--- Exercise instructions ---
In the records below, the lines from the one with "[180,129,204,140] and -> (490, 122) none" through the last are to be printed exactly, and nothing else.

--- Edit tracking data ---
=== Section Start ===
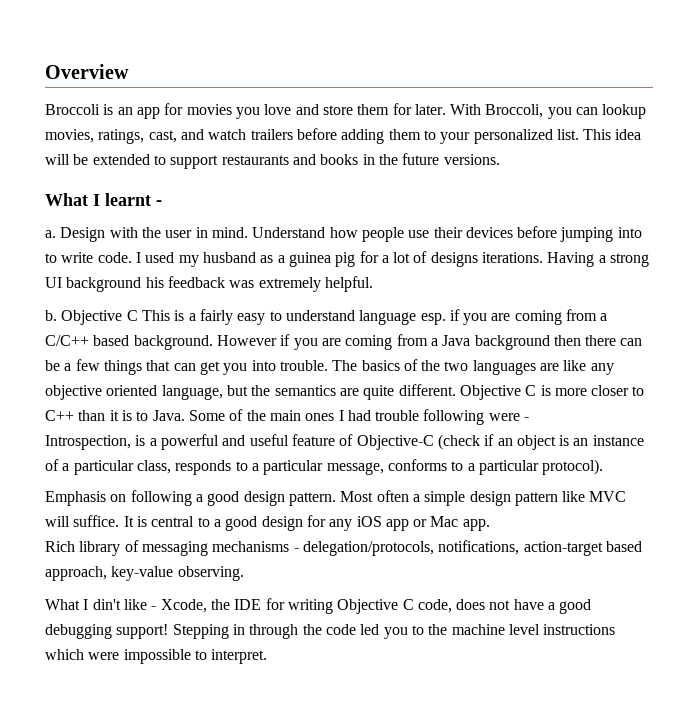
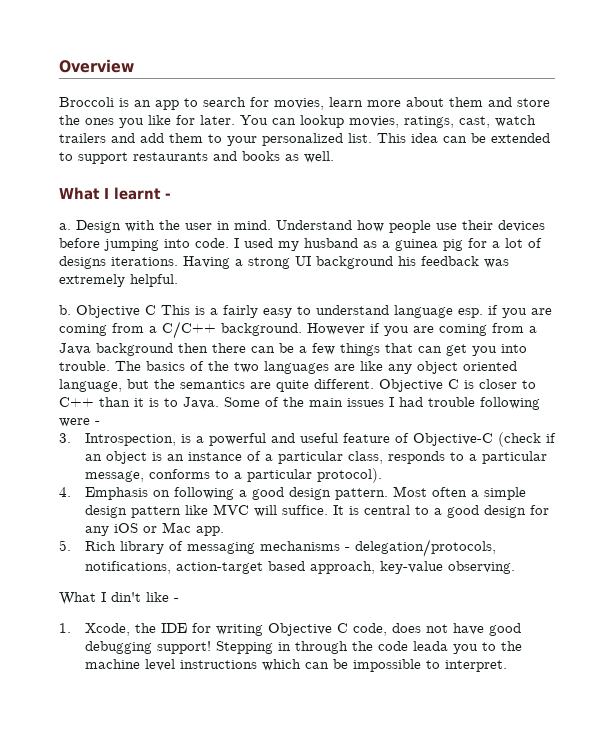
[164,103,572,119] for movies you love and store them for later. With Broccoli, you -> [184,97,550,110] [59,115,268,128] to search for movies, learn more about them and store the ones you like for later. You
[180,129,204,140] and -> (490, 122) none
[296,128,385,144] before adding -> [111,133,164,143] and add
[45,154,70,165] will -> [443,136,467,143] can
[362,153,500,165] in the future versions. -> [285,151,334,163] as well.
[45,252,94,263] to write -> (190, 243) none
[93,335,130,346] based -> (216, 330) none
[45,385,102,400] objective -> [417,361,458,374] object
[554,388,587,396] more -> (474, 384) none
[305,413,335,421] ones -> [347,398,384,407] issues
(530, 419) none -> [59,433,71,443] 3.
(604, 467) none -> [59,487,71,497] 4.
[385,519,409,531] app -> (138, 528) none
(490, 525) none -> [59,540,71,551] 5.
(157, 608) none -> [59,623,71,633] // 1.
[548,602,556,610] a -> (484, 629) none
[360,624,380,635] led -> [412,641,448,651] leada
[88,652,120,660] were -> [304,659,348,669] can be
=== Section End ===
--- Problem solution ---
[180,129,204,140] and -> (490, 122) none
[296,128,385,144] before adding -> [111,133,164,143] and add
[45,154,70,165] will -> [443,136,467,143] can
[362,153,500,165] in the future versions. -> [285,151,334,163] as well.
[45,252,94,263] to write -> (190, 243) none
[93,335,130,346] based -> (216, 330) none
[45,385,102,400] objective -> [417,361,458,374] object
[554,388,587,396] more -> (474, 384) none
[305,413,335,421] ones -> [347,398,384,407] issues
(530, 419) none -> [59,433,71,443] 3.
(604, 467) none -> [59,487,71,497] 4.
[385,519,409,531] app -> (138, 528) none
(490, 525) none -> [59,540,71,551] 5.
(157, 608) none -> [59,623,71,633] // 1.
[548,602,556,610] a -> (484, 629) none
[360,624,380,635] led -> [412,641,448,651] leada
[88,652,120,660] were -> [304,659,348,669] can be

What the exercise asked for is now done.